Work-Bites reached out to the Speaker’s Office for comment on the “protocol” being practiced inside the New York City Council, along with other members of the Civil Service & Labor Committee, and their colleagues — but we’re still waiting for a reply.
Council Member Vickie Paladino [R-19th District], one of Intro. 1099’s 17 cosponsors, expressed reticence about getting into the “internal party politics that may be at work on the other side of the aisle.” But the Queens representative did tell Work-Bites, “there seems to be a lot of acrimony within the Democrat caucus over 1099, between the unions and the members who support the bill.”

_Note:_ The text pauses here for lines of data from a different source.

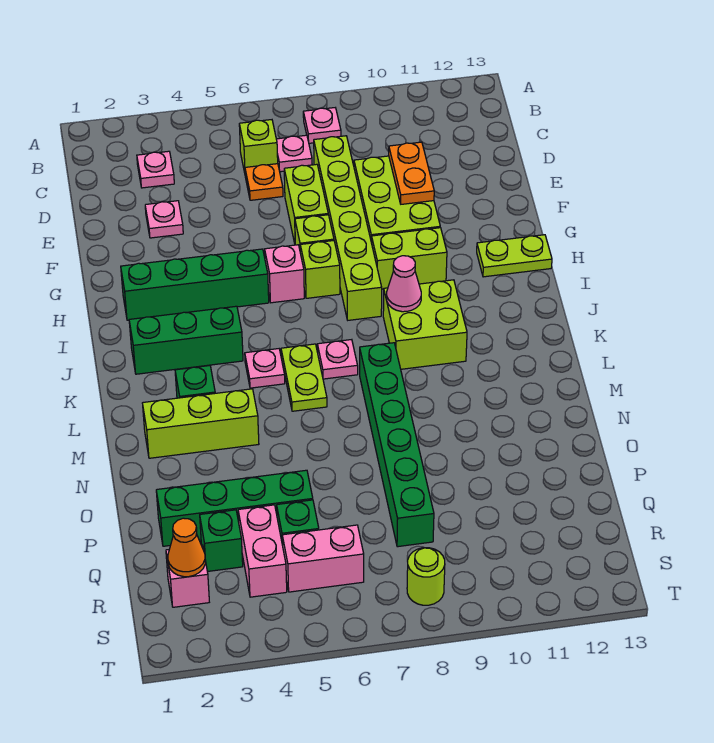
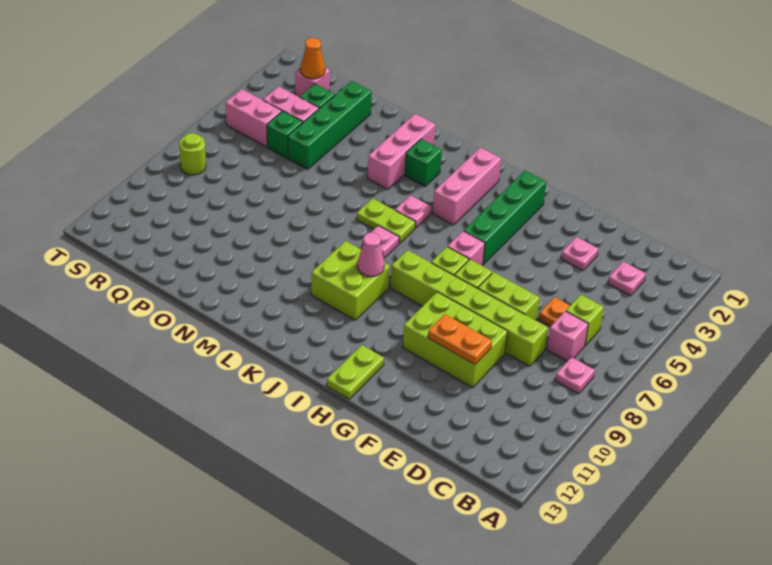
pink plate C7 level 1 -> pink brick C7 level 1
lime brick H9:H10 level 1 -> none
green brick J2:J4 level 1 -> pink brick J2:J4 level 1
green brick L8:Q8 level 1 -> none
lime brick M2:M4 level 1 -> pink brick M2:M4 level 1
pink brick R5:R6 level 1 -> pink brick R5:S5 level 1

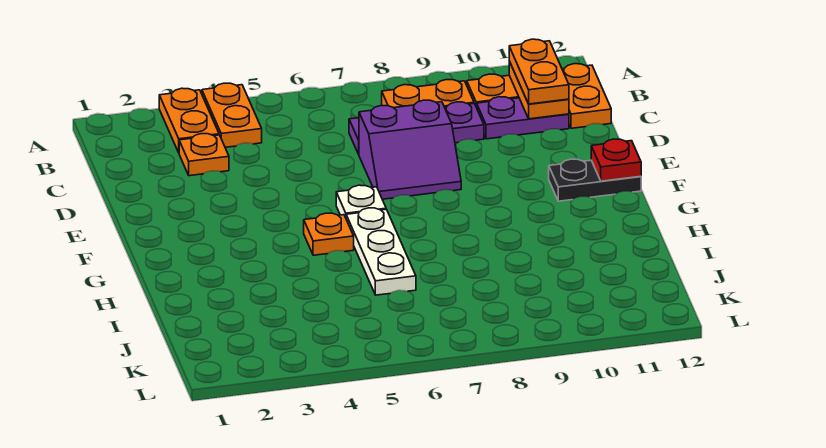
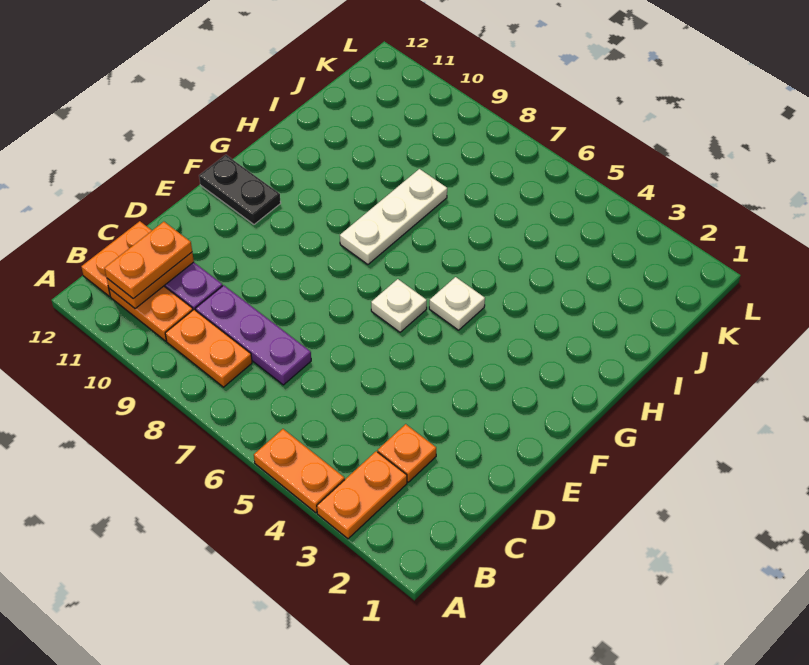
orange plate A4:B4 level 1 -> orange plate A4:A5 level 1
purple slope D7:E8 level 1 top D -> none
red plate F12 level 2 -> none
orange plate G5 level 1 -> white plate G5 level 1
white plate G6:I6 level 1 -> white plate G8:I8 level 1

“The speaker made her position clear, and in our opinion the retirees deserve a hearing,” Council Member Paladino told Work-Bites in an email. “1099 is a good bill that protects the healthcare retirees were promised and has no impact on collective bargaining for current employees. As a Republican, this may be an easier ask for us, because we don't owe much to the unions who are trying to kill the bill. It's no secret, Democrats are in a pickle here. It's a shame because we could really do something significant and bipartisan to help our retirees.”
MLC heads Michael Mulgrew, Henry Garrido and Harry Nespoli have continually pushed a narrative that says blocking efforts to push municipal retirees into a profit-driven Medicare Advantage program somehow undermines labor’s ability to collectively bargain.
“No, [my bill] is not going to put a hole in the budget, and no it is not going to interfere and hurt their collective bargaining agreements that the Taylor Law allows them to do,” Council Member Barron told Work-Bites.
Instead, what we’re seeing, according to Council Member Barron, is simply a “divide and conquer tactic” by Mayor Eric Adams, DC37 Executive Director Henry Garrido, UFT President Michael Mulgrew, “and some of the other union leaders — misinforming their rank and file into thinking they're gonna have to pay more [for health care] and it's going to interfere with collective bargaining.”
The entire situation, the Brooklyn legislator insists, “needs to be investigated.”